My opinion about the first option (letting each maintainer do the release process) : why not, but...
1) This means giving write access to both the FRS and the web site to *all* package maintainers. But don't we want to give this permission only to people that have proved themselves trustworthy in some sense?
2) Unless we develop a comprehensive set of tools to check for formal correctness (tarball structure, presence of all mandatory files, reproducibility of build, etc.), this means again putting a lot of trust in *all* package maintainers (to do that themselves "manually", following some "process" on the wiki).
My opinion about the second option (transforming OF into a collection of externally hosted repos and/or tarballs) : this would be very drastic change of philosophy, and...
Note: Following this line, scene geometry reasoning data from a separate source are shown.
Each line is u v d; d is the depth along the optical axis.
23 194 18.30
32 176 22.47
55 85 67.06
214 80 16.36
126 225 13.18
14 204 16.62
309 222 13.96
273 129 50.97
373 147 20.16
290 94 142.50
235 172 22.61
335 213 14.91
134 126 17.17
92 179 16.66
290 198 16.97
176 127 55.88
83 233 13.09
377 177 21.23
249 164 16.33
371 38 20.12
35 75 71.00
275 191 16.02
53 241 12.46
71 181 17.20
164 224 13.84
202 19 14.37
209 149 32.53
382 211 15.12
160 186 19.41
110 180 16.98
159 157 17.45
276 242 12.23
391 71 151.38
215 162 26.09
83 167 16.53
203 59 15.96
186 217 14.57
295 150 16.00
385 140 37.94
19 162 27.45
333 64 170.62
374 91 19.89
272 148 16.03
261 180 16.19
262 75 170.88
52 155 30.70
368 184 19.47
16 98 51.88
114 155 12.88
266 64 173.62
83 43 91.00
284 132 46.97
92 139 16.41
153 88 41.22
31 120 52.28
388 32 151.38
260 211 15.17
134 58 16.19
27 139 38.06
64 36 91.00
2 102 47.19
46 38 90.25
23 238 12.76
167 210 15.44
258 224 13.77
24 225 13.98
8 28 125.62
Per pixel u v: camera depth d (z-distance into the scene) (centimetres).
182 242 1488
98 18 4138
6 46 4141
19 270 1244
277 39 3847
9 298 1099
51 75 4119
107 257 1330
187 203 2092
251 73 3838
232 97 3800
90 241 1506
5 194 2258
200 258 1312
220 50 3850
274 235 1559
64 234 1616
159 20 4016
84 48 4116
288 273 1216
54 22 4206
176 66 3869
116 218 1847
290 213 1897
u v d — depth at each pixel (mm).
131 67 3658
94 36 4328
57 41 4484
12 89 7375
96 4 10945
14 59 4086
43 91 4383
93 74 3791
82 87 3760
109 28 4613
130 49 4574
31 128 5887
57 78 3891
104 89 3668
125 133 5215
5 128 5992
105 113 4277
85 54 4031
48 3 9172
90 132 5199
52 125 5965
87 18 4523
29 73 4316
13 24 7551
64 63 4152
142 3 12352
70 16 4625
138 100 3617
1) It only partially solves the problem, since the release of a package means updating the web site both to let it point at the new release (unless we define a standard way to find it on the external site), and to update the documentation (unless we also stop distributing a documentation of the OF web site ?).
2) And again, I believe that it requires as above a comprehensive set of tools for automated checking of formal correctness (unless we accept the idea that OF is a collection of links without any garantee of quality ?).
This is just MHO anyway.But, should this discussion continue for weeks until a decision is made and the necessary tools are developed, I think (as I said earlier) that the necessary permissions for handling releases should be given to a group of people that can get the job done, at least for some transition period.